* RECORDS SUPPLIED
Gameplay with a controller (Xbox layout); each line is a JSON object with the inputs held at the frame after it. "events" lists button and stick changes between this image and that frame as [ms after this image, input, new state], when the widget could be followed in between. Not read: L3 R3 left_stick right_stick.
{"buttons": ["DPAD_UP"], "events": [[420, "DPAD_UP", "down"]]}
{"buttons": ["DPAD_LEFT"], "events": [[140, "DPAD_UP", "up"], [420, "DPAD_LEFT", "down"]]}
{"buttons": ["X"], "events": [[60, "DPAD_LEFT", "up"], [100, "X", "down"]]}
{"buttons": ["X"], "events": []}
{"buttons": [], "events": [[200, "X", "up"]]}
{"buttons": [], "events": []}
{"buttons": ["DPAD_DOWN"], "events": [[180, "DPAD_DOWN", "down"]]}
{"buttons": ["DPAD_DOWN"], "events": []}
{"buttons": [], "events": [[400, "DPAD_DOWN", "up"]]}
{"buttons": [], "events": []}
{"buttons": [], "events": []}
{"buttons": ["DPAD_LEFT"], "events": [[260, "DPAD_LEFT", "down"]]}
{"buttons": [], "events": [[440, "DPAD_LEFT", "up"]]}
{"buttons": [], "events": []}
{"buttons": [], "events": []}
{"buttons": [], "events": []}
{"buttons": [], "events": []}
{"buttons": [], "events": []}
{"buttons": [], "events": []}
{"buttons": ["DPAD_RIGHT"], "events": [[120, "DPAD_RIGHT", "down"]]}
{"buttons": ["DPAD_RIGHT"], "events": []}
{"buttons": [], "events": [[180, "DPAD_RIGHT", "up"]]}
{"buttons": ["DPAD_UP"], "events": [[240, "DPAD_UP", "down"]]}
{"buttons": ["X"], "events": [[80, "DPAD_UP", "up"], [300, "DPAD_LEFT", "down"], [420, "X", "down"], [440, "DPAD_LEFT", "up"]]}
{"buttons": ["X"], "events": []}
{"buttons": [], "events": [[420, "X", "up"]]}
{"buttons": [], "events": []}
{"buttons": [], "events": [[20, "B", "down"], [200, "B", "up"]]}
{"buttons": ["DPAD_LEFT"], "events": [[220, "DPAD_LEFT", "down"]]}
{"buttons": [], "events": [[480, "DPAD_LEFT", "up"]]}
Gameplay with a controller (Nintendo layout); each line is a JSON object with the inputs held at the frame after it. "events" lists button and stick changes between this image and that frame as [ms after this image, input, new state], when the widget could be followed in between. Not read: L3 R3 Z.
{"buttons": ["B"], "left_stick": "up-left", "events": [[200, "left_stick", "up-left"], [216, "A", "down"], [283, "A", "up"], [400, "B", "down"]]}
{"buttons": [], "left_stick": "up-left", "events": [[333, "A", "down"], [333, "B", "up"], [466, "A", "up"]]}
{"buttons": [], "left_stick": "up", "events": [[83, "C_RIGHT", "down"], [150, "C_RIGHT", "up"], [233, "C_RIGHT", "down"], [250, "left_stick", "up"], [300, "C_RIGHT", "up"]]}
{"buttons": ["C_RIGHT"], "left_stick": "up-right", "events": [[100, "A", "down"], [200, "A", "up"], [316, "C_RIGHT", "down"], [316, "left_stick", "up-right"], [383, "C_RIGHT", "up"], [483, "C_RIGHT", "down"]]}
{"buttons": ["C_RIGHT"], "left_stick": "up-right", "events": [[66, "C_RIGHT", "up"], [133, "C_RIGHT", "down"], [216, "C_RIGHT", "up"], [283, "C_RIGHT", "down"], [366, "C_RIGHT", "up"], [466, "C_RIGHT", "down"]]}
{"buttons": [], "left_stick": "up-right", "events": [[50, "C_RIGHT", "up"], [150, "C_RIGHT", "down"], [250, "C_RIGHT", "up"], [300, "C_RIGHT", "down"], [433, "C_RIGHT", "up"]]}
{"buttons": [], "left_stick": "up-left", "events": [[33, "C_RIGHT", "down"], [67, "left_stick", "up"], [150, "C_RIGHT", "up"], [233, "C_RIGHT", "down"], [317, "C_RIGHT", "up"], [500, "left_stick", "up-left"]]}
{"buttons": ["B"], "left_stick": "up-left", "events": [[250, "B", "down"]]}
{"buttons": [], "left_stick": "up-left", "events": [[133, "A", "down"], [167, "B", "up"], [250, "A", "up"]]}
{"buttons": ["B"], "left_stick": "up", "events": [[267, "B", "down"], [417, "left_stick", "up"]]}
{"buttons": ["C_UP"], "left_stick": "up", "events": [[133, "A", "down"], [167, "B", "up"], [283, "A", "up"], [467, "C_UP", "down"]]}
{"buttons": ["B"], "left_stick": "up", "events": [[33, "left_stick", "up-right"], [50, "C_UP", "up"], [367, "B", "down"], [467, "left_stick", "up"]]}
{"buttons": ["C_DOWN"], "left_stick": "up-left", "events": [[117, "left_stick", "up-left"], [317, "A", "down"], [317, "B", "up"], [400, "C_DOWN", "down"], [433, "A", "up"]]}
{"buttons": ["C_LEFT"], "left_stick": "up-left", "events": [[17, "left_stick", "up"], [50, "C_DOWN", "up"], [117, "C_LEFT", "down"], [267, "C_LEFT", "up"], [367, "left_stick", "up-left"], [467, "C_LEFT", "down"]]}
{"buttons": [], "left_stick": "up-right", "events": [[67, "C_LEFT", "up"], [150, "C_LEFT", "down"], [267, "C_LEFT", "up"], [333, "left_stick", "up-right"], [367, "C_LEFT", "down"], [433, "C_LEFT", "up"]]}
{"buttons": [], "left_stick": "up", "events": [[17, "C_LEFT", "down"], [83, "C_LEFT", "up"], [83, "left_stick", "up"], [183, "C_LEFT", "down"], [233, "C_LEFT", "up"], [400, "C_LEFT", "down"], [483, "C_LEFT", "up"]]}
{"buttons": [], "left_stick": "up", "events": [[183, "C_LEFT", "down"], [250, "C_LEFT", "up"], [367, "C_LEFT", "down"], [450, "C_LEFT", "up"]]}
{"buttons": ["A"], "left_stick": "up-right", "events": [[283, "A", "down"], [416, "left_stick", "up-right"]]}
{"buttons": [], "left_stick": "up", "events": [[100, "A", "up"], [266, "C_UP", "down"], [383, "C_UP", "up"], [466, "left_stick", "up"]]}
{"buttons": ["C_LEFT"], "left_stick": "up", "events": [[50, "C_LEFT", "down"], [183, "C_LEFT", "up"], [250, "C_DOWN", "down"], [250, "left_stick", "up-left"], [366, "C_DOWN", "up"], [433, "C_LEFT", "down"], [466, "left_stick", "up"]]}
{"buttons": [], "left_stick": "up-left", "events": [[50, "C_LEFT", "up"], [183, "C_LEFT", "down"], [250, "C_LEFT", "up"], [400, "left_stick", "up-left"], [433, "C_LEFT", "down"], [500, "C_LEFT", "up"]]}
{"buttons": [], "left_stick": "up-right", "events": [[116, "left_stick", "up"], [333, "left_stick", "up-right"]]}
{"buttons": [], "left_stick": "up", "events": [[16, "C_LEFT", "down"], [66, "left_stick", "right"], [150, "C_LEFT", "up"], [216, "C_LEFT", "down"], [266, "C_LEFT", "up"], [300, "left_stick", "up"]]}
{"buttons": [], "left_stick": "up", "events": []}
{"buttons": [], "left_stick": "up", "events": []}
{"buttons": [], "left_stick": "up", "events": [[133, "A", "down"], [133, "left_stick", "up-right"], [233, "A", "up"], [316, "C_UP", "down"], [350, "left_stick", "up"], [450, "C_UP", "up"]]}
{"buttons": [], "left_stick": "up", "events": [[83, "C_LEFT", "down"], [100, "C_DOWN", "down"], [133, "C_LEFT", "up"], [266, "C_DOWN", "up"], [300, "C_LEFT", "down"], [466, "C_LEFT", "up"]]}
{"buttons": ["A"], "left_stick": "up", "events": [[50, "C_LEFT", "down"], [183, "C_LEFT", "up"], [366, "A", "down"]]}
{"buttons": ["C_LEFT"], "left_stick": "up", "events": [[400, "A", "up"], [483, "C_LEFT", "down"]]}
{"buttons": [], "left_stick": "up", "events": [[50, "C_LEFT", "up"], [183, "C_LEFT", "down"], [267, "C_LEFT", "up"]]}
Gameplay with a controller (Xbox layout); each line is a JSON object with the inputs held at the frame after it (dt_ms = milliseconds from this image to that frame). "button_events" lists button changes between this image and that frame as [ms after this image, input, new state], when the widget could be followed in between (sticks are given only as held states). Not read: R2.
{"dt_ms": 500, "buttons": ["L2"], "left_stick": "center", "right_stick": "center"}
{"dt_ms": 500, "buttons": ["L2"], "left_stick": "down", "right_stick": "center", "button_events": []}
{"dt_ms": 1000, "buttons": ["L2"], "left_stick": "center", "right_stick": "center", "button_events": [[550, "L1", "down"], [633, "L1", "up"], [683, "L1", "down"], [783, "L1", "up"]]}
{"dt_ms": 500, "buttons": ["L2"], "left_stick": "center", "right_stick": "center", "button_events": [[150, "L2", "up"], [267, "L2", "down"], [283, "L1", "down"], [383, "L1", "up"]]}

* WHAT TO WORK ON
State the number of lines above that include the word "input", and write nothing besides that number.

* RESPONSE BOX
3